◆ What is being asked ◆
Write out again, exactly, the lines below starting at the one with "vfov_deg: 13.0" and ending at the one with "f_number: 3.9".
── Records for this exercise ──
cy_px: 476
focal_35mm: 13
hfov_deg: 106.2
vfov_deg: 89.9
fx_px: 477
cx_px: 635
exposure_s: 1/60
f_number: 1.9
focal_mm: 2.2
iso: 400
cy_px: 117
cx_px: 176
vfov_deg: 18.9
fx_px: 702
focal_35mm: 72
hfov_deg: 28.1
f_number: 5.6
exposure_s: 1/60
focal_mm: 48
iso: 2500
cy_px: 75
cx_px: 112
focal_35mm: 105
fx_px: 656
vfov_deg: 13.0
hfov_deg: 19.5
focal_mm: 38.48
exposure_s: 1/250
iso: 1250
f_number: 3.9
───
── Records for this exercise ──
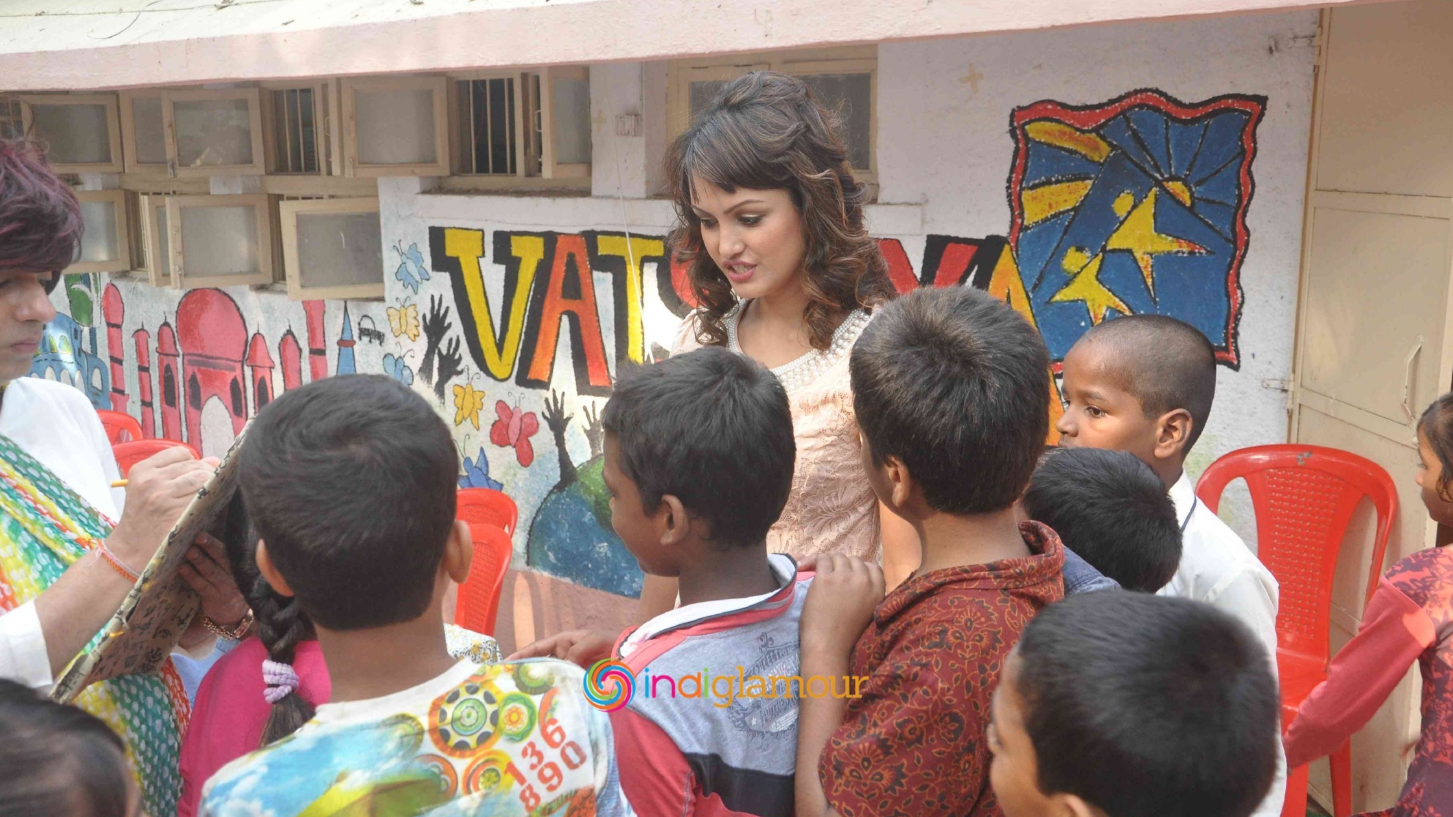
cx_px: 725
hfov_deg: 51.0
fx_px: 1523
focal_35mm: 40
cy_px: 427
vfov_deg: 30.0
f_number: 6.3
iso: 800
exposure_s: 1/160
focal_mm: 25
───
◆ Solved exercise ◆
vfov_deg: 13.0
hfov_deg: 19.5
focal_mm: 38.48
exposure_s: 1/250
iso: 1250
f_number: 3.9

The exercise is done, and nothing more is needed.